### Document extract
-- BEGIN --

# Extra insurance for risk of volcanic ash disruption



## thedaras (5 May 2010)

Have any of the posters on AAM, had a good experience with your insurance company's regarding the volcanic ash disruptions yet?

I have booked flights and a gite, but am concerned about the ash situation as there is talk of it continuing throughout the summer.

I'm in the process of getting insurance and would love some recommendations .
Are insurance company's claiming an act of God?
If this is the case ,and we couldn't travel,would we lose all the money for flights car hire and the house?
Or does anyone know of an insurance policy I  could get that would cover this somewhat?
Thanks in advance


----------



## Locke (5 May 2010)

I'm just waiting for someone to sue God.

I'm meant to be heading to Barcelona for the F1 on Friday morning at 6:40. Very nervous about whether this is going to happen.

Heading through The Travel Department so there will be a group of people all on the one flight. Not sure what the situation is regarding Insurance.

I got BOI Single Trip Gold Insurance. It mentions in Catastrophy about fire, flood, earthquake etc but nothing about God and his terrible good for nothing antics and Volcanoes.

-- END --

### Jobs
A - In the forum thread about volcanic ash insurance, which insurance policy does Locke say they got?
B - Reproduce the part of the volcanic ash insurance thread from "I'm meant to" up to and including "is regarding Insurance.".

### Dataset records

-- BEGIN --

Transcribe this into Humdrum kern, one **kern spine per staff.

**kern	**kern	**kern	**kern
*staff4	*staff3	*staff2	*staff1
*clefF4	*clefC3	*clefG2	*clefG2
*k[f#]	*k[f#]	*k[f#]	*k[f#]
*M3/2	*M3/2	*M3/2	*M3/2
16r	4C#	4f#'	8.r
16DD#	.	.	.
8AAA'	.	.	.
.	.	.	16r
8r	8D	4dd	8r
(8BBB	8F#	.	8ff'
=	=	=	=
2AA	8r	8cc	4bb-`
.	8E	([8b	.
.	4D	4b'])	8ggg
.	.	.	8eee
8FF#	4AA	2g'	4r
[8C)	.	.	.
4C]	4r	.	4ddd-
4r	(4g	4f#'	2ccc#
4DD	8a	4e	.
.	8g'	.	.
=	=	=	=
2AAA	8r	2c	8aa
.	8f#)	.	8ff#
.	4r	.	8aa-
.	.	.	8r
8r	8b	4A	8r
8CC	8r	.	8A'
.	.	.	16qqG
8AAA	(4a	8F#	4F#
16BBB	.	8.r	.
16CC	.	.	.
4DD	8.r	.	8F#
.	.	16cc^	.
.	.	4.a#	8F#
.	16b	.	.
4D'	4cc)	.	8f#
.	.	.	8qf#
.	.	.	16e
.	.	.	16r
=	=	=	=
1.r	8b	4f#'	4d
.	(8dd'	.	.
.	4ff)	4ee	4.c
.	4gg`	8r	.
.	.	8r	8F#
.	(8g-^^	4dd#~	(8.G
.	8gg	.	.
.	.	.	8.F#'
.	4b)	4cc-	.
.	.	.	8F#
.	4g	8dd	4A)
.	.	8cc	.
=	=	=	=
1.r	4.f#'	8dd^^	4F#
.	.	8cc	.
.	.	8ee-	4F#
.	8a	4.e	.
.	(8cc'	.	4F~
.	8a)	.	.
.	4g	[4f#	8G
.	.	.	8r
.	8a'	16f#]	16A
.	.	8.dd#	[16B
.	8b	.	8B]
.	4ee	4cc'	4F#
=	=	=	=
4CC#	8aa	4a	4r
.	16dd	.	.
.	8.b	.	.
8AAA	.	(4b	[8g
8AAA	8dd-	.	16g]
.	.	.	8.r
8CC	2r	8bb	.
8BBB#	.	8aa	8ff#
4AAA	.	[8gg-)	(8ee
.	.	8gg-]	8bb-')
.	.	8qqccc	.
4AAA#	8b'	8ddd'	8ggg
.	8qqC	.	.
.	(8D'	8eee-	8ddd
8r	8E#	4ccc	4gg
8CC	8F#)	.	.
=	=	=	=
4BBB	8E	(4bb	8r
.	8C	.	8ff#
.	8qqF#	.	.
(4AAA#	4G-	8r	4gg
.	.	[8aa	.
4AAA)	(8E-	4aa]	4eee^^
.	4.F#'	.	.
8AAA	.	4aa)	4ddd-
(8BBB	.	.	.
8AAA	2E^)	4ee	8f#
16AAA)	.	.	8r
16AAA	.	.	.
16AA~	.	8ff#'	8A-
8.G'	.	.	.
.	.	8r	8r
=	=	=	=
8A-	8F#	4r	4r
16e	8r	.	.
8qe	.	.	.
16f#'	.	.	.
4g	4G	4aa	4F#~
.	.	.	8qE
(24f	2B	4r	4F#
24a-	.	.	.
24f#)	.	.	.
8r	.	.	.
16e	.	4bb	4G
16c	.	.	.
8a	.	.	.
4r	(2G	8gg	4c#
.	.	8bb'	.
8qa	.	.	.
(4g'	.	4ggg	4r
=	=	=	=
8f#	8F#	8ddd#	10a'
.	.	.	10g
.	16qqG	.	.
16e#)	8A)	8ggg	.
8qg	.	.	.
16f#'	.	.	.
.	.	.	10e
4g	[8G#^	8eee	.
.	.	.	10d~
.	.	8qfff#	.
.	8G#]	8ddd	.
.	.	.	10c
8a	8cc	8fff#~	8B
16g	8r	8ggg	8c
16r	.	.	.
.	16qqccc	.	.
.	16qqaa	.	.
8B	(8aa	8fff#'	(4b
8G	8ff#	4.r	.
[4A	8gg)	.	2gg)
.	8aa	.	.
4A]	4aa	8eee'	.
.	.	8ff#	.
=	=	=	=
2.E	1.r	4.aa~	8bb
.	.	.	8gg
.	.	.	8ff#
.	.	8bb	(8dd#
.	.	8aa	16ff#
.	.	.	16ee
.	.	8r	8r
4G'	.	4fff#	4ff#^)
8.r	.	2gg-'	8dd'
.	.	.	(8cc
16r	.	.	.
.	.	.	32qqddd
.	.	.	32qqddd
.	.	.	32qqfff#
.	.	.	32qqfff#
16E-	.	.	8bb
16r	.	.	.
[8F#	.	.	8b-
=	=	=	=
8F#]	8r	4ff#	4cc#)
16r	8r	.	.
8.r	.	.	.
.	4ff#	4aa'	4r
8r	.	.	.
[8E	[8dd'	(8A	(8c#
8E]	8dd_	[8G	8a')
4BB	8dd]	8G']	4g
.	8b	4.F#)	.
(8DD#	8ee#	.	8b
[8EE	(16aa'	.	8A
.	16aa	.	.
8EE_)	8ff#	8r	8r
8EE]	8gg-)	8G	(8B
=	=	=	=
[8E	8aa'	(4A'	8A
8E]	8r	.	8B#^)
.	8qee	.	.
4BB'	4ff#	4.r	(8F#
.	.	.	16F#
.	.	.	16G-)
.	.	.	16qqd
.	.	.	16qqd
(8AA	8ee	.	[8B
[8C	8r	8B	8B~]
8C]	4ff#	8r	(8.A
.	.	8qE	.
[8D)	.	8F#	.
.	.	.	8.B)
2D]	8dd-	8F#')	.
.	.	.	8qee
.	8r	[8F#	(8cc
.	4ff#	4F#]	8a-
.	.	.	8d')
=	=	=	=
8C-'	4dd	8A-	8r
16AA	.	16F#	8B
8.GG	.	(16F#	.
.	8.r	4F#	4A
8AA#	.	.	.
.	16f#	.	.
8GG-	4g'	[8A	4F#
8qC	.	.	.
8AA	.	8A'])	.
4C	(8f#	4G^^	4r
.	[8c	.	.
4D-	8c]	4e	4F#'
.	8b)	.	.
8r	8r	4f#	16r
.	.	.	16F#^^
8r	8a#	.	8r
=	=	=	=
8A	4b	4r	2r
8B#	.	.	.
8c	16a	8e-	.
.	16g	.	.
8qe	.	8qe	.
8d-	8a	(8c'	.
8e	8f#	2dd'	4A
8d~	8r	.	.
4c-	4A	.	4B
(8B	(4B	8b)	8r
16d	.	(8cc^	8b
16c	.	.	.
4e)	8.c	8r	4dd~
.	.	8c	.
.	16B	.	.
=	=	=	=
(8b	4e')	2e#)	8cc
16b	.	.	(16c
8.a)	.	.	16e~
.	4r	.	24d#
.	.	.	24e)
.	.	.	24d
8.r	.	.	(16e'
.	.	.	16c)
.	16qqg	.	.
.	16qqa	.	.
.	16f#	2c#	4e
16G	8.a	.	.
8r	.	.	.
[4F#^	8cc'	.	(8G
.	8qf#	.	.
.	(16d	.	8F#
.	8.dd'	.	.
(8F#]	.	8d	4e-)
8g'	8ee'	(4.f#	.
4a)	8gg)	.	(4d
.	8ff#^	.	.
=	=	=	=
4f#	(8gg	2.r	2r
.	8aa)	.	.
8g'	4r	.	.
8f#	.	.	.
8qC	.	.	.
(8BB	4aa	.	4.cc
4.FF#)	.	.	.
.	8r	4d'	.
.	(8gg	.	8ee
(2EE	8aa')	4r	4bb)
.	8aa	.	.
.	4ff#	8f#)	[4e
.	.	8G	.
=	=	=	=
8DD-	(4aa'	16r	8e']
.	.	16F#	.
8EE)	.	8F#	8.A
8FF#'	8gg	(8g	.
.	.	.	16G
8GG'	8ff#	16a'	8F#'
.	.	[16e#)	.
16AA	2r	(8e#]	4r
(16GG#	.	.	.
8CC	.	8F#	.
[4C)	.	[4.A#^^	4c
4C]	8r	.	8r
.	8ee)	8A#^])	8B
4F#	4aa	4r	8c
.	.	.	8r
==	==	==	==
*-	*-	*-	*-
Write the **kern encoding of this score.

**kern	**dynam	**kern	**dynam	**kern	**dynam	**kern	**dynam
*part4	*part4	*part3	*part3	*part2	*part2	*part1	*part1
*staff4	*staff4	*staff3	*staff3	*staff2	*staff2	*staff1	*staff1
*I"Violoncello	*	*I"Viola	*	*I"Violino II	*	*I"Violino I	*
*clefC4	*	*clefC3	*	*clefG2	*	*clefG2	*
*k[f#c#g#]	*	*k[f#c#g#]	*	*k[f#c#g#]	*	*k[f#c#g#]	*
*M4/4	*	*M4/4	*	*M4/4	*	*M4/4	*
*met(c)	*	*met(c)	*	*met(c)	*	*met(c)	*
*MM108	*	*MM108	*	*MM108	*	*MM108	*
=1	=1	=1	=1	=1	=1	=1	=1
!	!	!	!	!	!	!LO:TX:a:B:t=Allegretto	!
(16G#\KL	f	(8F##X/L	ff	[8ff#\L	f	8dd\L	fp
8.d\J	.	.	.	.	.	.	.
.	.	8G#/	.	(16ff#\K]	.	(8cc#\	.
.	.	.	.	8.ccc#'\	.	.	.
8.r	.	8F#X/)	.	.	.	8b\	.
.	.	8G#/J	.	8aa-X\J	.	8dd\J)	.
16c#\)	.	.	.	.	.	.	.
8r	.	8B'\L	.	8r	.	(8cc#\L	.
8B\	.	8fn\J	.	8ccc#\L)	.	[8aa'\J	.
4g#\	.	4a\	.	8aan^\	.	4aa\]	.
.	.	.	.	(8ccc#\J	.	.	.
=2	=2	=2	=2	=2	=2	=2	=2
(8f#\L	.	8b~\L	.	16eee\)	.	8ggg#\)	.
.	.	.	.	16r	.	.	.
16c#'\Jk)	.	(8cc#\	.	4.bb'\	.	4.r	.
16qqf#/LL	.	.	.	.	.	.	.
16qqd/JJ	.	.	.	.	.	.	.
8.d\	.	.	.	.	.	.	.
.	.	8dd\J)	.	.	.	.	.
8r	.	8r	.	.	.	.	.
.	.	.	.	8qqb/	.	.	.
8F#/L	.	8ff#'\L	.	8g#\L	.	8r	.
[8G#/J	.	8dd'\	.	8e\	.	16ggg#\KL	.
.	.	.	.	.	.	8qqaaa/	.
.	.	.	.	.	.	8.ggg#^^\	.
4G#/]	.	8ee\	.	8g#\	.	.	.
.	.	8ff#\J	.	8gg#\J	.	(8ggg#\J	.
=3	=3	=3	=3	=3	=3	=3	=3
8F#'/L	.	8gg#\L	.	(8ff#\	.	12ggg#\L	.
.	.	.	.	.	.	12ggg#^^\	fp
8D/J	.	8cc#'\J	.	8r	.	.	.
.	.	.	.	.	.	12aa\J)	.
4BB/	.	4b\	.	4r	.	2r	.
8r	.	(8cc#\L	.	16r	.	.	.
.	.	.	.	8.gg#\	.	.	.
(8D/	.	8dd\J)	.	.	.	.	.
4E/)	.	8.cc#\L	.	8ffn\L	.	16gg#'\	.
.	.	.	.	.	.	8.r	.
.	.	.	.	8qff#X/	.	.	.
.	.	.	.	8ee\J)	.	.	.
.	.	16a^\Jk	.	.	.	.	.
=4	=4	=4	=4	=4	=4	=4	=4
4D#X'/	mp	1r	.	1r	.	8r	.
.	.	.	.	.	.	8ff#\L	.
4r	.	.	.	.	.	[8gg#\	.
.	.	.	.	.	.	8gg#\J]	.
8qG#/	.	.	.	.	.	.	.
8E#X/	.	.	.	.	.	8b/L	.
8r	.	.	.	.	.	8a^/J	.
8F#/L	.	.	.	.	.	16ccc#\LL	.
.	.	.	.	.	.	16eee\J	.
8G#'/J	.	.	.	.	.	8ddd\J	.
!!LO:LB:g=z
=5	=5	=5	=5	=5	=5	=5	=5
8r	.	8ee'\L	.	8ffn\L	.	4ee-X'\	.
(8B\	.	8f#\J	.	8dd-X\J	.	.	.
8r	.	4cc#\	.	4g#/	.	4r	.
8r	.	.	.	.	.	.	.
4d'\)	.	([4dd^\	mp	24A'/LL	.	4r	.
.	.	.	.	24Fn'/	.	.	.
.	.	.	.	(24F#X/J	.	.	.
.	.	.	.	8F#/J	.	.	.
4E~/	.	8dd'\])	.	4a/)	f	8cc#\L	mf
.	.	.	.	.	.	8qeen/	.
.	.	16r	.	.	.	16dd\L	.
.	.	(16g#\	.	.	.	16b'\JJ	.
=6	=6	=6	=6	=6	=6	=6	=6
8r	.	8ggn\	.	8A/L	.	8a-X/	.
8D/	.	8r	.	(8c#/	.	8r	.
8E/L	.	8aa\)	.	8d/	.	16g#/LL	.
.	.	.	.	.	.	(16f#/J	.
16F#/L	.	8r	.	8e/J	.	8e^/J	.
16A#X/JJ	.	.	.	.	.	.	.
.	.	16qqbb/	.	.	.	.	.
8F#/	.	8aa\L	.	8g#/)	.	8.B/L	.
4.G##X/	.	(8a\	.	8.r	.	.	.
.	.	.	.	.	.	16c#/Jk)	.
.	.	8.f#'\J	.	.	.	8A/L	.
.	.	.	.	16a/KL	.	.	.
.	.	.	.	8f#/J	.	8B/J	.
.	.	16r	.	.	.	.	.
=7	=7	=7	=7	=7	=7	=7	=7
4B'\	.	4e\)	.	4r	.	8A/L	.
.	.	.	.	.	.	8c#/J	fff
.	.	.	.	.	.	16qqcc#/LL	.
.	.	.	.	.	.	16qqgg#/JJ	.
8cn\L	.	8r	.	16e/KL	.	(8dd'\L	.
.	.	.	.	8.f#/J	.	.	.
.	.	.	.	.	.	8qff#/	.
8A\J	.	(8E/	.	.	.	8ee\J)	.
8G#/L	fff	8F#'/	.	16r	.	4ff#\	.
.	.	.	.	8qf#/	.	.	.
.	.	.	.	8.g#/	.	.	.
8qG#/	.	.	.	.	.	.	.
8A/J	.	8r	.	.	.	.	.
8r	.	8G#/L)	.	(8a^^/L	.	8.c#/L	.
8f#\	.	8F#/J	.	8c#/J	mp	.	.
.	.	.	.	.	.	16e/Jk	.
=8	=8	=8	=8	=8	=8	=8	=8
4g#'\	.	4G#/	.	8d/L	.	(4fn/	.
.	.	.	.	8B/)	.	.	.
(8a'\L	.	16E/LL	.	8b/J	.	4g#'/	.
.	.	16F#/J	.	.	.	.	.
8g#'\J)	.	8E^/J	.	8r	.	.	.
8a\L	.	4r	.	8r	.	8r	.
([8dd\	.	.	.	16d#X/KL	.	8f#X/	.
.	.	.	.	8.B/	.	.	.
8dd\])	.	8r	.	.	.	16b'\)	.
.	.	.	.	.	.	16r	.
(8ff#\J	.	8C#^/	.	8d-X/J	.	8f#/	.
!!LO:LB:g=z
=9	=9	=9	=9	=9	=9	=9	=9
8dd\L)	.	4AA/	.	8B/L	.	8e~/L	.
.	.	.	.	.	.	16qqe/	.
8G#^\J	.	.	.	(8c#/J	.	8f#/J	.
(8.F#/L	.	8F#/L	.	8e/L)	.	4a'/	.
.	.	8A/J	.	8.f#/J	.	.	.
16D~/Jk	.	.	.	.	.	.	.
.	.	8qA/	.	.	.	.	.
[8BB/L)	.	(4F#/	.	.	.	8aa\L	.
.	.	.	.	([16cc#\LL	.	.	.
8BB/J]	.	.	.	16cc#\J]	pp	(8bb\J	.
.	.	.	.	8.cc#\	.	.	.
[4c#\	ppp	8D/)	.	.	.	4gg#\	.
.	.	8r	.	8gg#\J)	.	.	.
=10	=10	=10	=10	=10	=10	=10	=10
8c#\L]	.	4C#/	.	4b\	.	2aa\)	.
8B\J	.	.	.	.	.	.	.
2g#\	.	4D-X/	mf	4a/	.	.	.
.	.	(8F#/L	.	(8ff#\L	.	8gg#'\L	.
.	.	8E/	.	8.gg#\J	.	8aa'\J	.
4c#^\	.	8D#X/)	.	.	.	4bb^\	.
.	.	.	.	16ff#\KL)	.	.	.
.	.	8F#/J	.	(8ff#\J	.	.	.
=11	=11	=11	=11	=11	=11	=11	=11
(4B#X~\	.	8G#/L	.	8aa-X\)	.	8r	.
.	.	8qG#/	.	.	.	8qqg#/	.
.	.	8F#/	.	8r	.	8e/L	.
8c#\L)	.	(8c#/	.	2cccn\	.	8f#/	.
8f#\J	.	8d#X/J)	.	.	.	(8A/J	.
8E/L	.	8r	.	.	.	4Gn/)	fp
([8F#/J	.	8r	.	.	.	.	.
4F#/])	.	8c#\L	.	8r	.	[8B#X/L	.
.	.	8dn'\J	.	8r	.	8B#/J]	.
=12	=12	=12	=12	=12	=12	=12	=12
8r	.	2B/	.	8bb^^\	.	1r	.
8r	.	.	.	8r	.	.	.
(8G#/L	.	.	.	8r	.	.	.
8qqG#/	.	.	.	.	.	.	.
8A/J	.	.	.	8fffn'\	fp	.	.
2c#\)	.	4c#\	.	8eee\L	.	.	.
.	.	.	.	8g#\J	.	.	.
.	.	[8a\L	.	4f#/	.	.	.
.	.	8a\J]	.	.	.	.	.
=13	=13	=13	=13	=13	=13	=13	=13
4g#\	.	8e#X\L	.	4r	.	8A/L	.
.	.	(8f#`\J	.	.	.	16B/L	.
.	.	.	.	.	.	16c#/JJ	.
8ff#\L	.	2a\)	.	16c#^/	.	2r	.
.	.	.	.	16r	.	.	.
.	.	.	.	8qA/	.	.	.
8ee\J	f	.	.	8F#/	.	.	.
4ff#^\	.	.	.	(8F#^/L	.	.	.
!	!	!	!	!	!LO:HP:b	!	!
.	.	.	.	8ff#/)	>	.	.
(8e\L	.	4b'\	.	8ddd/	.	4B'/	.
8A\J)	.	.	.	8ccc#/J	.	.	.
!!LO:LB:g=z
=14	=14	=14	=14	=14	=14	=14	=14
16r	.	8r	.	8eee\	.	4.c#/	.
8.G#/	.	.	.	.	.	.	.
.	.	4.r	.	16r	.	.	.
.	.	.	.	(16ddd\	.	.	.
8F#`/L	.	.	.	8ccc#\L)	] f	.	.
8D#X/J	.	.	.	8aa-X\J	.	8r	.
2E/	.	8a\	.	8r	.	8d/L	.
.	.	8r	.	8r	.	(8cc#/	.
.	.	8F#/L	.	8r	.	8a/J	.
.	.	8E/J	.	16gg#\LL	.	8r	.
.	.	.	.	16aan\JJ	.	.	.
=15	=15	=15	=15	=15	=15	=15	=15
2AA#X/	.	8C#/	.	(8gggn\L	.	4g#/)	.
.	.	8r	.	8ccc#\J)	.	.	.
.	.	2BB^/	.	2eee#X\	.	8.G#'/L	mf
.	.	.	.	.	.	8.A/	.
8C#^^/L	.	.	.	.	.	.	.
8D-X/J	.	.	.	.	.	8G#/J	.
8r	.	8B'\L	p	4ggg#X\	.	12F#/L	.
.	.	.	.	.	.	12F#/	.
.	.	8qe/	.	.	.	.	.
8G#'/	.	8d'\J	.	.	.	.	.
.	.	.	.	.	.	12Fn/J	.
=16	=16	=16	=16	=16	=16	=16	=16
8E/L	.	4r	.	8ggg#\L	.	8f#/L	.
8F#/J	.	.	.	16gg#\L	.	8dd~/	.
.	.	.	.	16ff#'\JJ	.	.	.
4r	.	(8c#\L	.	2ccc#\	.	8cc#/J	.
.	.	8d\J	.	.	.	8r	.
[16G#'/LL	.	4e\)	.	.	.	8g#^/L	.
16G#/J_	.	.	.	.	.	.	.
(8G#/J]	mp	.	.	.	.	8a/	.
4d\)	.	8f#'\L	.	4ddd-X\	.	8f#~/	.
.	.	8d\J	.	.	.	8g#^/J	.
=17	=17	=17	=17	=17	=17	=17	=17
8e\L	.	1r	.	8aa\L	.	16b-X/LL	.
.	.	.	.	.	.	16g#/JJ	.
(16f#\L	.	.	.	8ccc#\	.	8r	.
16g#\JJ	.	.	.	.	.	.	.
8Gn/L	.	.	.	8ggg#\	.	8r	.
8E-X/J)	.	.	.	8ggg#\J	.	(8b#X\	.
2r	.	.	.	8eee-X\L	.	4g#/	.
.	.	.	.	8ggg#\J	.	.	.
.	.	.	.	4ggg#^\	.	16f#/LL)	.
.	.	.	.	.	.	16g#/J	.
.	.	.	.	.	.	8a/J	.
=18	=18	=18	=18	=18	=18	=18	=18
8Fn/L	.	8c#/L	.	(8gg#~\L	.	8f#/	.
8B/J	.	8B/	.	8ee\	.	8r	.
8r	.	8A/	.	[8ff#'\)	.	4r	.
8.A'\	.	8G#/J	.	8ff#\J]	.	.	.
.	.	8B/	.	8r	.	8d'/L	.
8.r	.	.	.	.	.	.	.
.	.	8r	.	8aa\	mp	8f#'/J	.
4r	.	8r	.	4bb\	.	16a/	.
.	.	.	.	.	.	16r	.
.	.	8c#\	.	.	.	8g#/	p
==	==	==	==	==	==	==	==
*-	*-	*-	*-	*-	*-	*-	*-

-- END --

### Outputs for the tasks
A - BOI Single Trip Gold Insurance.

B -
I'm meant to be heading to Barcelona for the F1 on Friday morning at 6:40. Very nervous about whether this is going to happen.

Heading through The Travel Department so there will be a group of people all on the one flight. Not sure what the situation is regarding Insurance.